> _What you should do_: Rewrite the stretch of lines from the one containing "name author: Muschl." through the end of the lines, swapping "collectors" for "collected by" and changing nothing else. Give only that stretch.

Dataset items:

§

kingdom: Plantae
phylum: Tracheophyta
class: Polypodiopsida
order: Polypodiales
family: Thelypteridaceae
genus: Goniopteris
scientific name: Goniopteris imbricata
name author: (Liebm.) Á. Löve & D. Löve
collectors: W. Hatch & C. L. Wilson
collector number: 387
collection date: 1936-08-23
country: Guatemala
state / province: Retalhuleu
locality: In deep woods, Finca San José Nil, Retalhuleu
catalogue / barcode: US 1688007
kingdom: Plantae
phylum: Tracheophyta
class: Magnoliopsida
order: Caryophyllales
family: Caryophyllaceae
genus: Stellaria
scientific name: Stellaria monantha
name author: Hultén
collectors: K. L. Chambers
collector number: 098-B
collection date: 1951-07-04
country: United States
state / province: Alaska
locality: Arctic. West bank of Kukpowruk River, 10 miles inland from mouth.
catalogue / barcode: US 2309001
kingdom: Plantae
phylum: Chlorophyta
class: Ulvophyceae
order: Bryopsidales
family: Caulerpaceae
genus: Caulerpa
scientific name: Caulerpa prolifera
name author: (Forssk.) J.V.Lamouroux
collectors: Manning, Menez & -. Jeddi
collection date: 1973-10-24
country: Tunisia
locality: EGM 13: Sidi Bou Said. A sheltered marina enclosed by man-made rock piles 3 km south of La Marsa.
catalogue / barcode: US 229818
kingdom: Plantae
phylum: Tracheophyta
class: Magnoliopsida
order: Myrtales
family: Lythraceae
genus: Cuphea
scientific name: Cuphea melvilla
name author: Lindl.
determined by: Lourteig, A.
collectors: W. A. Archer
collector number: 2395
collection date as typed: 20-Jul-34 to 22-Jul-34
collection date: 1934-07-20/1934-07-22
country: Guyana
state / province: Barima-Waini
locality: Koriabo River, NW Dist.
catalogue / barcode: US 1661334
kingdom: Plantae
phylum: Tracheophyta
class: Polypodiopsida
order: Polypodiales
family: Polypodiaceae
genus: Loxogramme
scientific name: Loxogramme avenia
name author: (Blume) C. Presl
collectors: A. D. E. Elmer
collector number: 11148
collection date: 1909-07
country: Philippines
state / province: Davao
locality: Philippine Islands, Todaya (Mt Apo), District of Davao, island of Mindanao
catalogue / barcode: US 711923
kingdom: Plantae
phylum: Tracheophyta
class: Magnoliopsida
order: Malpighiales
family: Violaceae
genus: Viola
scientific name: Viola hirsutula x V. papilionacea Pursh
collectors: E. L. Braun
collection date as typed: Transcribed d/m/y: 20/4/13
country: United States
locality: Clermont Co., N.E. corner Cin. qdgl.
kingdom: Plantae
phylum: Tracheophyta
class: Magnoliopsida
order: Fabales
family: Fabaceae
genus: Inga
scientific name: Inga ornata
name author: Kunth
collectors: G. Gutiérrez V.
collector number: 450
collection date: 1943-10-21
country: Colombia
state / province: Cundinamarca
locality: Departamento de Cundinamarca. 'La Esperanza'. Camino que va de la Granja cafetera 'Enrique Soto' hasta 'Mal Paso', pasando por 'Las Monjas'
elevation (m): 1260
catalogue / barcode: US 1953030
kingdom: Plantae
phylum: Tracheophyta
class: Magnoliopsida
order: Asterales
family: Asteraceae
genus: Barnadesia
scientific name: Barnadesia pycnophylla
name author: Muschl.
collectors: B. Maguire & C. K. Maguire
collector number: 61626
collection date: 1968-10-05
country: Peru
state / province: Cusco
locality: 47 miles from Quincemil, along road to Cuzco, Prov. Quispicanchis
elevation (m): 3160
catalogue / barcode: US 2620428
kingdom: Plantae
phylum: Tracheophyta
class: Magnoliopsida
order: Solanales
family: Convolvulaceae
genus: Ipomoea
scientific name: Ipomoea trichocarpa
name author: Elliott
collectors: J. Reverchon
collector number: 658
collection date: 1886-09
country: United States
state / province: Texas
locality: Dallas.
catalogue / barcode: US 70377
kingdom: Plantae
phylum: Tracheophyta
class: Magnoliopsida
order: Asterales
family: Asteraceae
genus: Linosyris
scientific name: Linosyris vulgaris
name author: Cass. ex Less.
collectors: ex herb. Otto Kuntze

§

> _Complete answer_:
name author: Muschl.
collected by: B. Maguire & C. K. Maguire
collector number: 61626
collection date: 1968-10-05
country: Peru
state / province: Cusco
locality: 47 miles from Quincemil, along road to Cuzco, Prov. Quispicanchis
elevation (m): 3160
catalogue / barcode: US 2620428
kingdom: Plantae
phylum: Tracheophyta
class: Magnoliopsida
order: Solanales
family: Convolvulaceae
genus: Ipomoea
scientific name: Ipomoea trichocarpa
name author: Elliott
collected by: J. Reverchon
collector number: 658
collection date: 1886-09
country: United States
state / province: Texas
locality: Dallas.
catalogue / barcode: US 70377
kingdom: Plantae
phylum: Tracheophyta
class: Magnoliopsida
order: Asterales
family: Asteraceae
genus: Linosyris
scientific name: Linosyris vulgaris
name author: Cass. ex Less.
collected by: ex herb. Otto Kuntze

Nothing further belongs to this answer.